Essen. Die neue Scifi-Serie „Ad Vitam“ entwirft eine beklemmende Zukunftsvision. Die Figuren müssen mit dem Fluch der Unsterblichkeit leben.

Die älteste Frau der Welt ist gerade 169 Jahre alt geworden, und das Tollste daran: Sie sieht keinen Tag älter aus als mit Mitte 20. Darüber freut sich auch Kommissar Darius Asram (Yvan Attal), der seinerseits den 100. Geburtstag schon vor einigen Jahren gefeiert hat und mit seinem vollen dunklen Haarschopf und der sportlichen Figur gleich ein paar Jahrzehnte jünger wirkt. In der Science-Fiction-Serie „Ad Vitam“ lässt sich der natürliche Alterungsprozess dank Einsatz eines medizinischen Verfahrens künstlich aufhalten, der Tod scheint besiegt.

Der erfüllte Traum von der ewigen Jugend sorgt in der Gesellschaft aber auch für neue Probleme: So verschlechtern sich die Perspektiven für junge Leute, weil die unsterblichen Alten einfach nicht mehr Platz machen. Dazu kommt der alles entscheidende Punkt: Macht das Leben überhaupt noch Sinn, wenn der Tod es nicht irgendwann beendet? Um diese zentrale philosophische Frage kreist die neue sechsteilige Serie aus Frankreich, die Arte donnerstags in Doppelfolgen zeigt.

Wiedersehen mit Fassbinder-Muse Hanna Schygulla

Als eines Tages die Leichen von sieben jungen Menschen am Strand gefunden werden, sind die Behörden alarmiert. Der Freitod gilt gerade in der jüngeren Generation als politischer Protest gegen die von oben verordnete Unsterblichkeitspolitik. Die Staatsgewalt sieht ihn als Terrorakt, der entschieden bekämpft werden muss, und deshalb wird Kommissar Darius Asram auf den Fall angesetzt.

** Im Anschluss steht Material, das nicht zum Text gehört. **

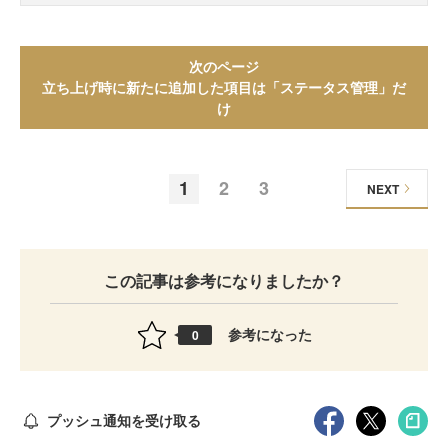
次のページ
立ち上げ時に新たに追加した項目は「ステータス管理」だ
け
1
2
3
NEXT
この記事は参考になりましたか？
参考になった
0
プッシュ通知を受け取る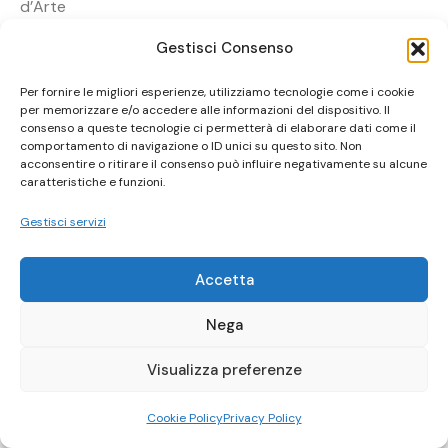
d’Arte
Contemporanea di Ruffano (Lecce) – Musèe des
Gestisci Consenso
Beaux-Arts de
Beziers (Francia)
Per fornire le migliori esperienze, utilizziamo tecnologie come i cookie
per memorizzare e/o accedere alle informazioni del dispositivo. Il
Ufficio Stampa Fondazione Federico II – SC –
consenso a queste tecnologie ci permetterà di elaborare dati come il
comportamento di navigazione o ID unici su questo sito. Non
3346784805
acconsentire o ritirare il consenso può influire negativamente su alcune
Ufficio stampa Gesap – SR – 3477506888
caratteristiche e funzioni.
Ufficio stampa Edoardo Puglisi – RP – 3405081885
Gestisci servizi
Accetta
Nega
Visualizza preferenze
Cookie Policy
Privacy Policy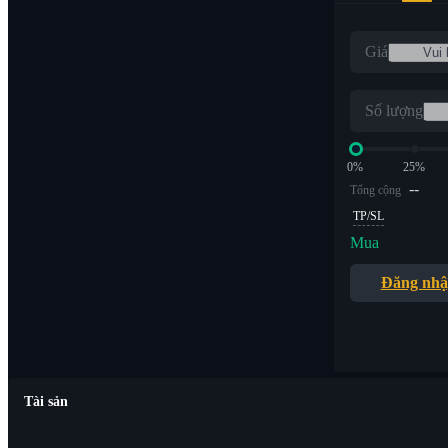
Giá
Số lượng
0%
25%
--
Tổng cộng
TP/SL
Mua
Đăng nh
Tài sản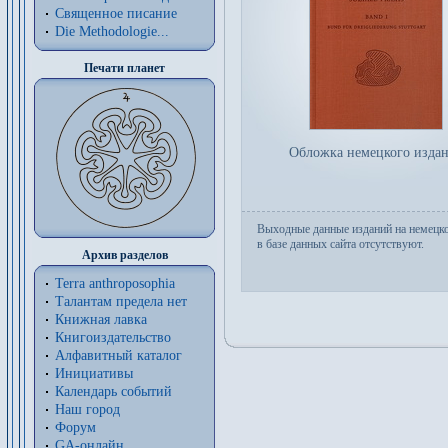
Священное писание
Die Methodologie...
Печати планет
Обложка немецкого изда
Выходные данные изданий на немецк
в базе данных сайта отсутствуют.
Архив разделов
Terra anthroposophia
Талантам предела нет
Книжная лавка
Книгоиздательство
Алфавитный каталог
Инициативы
Календарь событий
Наш город
Форум
GA-онлайн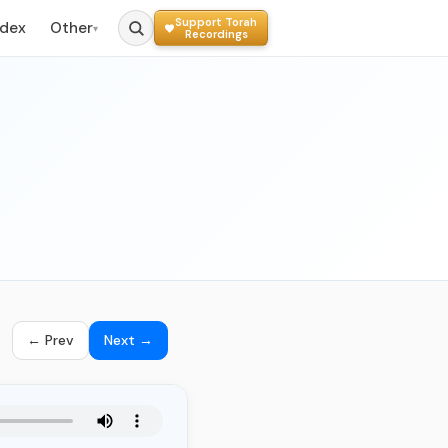
Support Torah
ndex
Other
▾
Recordings
← Prev
Next →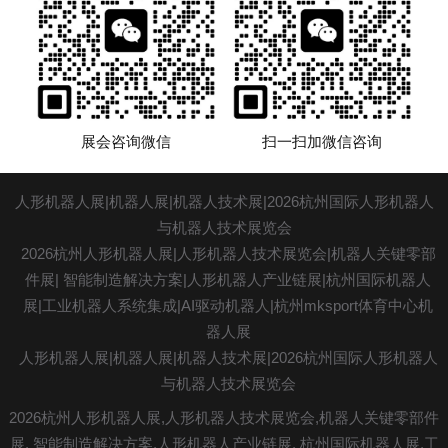
展会咨询微信
扫一扫加微信咨询
人形机器人展|机器人展|机器人技术展|2026杭州国际人形机器人
与机器人技术展览会
2026杭州人形机器人展|人形机器人技术展览会|机器人关键零部
件展| 智能制造解决方案|人形机器人产业链展|
杭州国际机器人
展
|工业机器人系统集成|AI驱动机器人|杭州mksport体育中心机
器人展
人形机器人展|机器人展|机器人技术展|2026杭州国际人形机器人
与机器人技术展览会
2026杭州人形机器人展,人形机器人技术展览会,机器人关键零部件
展, 智能制造解决方案,人形机器人产业链展, 杭州国际机器人展,
工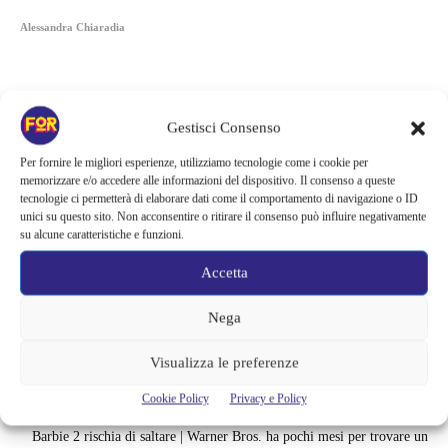
Alessandra Chiaradia
Gestisci Consenso
Per fornire le migliori esperienze, utilizziamo tecnologie come i cookie per
memorizzare e/o accedere alle informazioni del dispositivo. Il consenso a queste
tecnologie ci permetterà di elaborare dati come il comportamento di navigazione o ID
unici su questo sito. Non acconsentire o ritirare il consenso può influire negativamente
su alcune caratteristiche e funzioni.
Accetta
Nega
Articoli recenti
Visualizza le preferenze
Spider-Man: Brand New Day riapre una vecchia ferita | Il finale
alimenta una nuova teoria: il dettaglio che coinvolge i due più amati
Cookie Policy
Privacy e Policy
Barbie 2 rischia di saltare | Warner Bros. ha pochi mesi per trovare un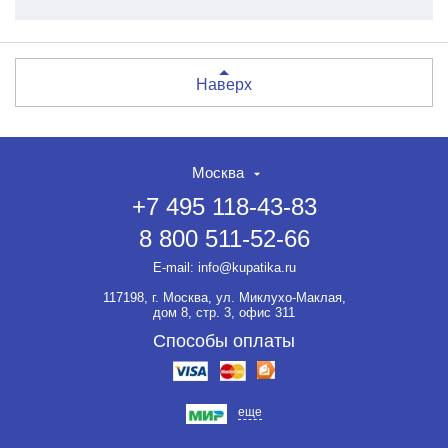
Наверх
Москва
+7 495 118-43-83
8 800 511-52-66
E-mail:
info@kupatika.ru
117198, г. Москва, ул. Миклухо-Маклая,
дом 8, стр. 3, офис 311
Способы оплаты
еще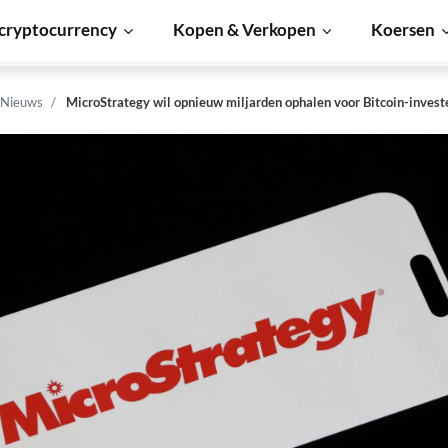
cryptocurrency
Kopen & Verkopen
Koersen
 Nieuws
MicroStrategy wil opnieuw miljarden ophalen voor Bitcoin-invest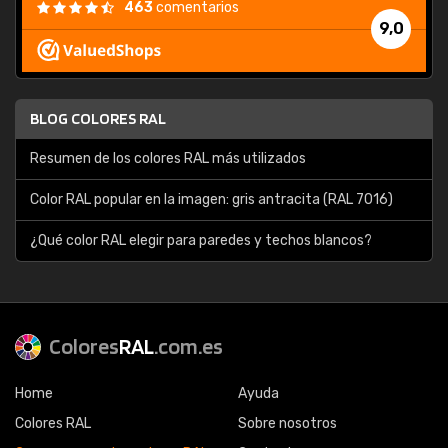
463
comentarios
9,0
BLOG COLORES RAL
Resumen de los colores RAL más utilizados
Color RAL popular en la imagen: gris antracita (RAL 7016)
¿Qué color RAL elegir para paredes y techos blancos?
Colores
RAL
.com.es
Home
Ayuda
Colores RAL
Sobre nosotros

Christa (Garance Marillier) beobachtet, wie ein alter Friedhof zugeschüttet wird, weil er überflüssig geworden ist.
Christa (Garance Marillier) beobachtet, wie ein alter Friedhof zugeschüttet wird, weil er überflüssig geworden ist. © © Ivan Mathie | Arte

Der melancholische Zyniker, der es mit den Regenerationsbädern in der Apotheke, die den Körper ewig jung halten, selber nicht so genau nimmt, gelangt schnell an seine Grenzen. Um mit seinen Ermittlungen voranzukommen, wendet er sich an Christa Novak (Garance Marillier), eine renitente junge Frau, die selber einmal zu einer Widerstandsgruppe gehört hat und sich in der Freitodszene bestens auskennt.

Unaufgeregter aber spannender Krimiplot

Die Spur führt schließlich zu einer charismatischen alten Dame, die eine Glaubensgemeinschaft Sterbewilliger anführt – die 74-jährige Hanna Schygulla, bekannt aus den Filmen der Regie-Legende Rainer Werner Fassbinder, stellt auch in dieser vergleichsweise kleinen Rolle ihre schauspielerische Klasse unter Beweis.

Die preisgekrönte Serie „Ad Vitam“ verzichtet auf überbordende Spezialeffekte und Science-Fiction-Schnickschnack, die Zukunft sieht hier fast aus wie die Gegenwart. Dafür überzeugt sie mit einem unaufgeregten aber spannenden Krimiplot. Wohldosiert aber stimmig ist die Symbolik – wie etwa die Qualle, die für Unsterblichkeit steht: Es gibt eine Art, die sich selbst reproduzieren kann. Vor allem aber fasziniert die Serie mit ihrer originellen Grundidee und ihrer Kernfrage: Wäre Unsterblichkeit überhaupt ein wünschenswerter Zustand? Die Serie verneint dies entschieden und vertritt eine Ansicht, die eine Figur so formuliert: „Nur wer stirbt, fühlt sich lebendig.“

Fazit: Sterben als Rebellion – die intelligente Serie entwirft eine beklemmende Zukunftsvision.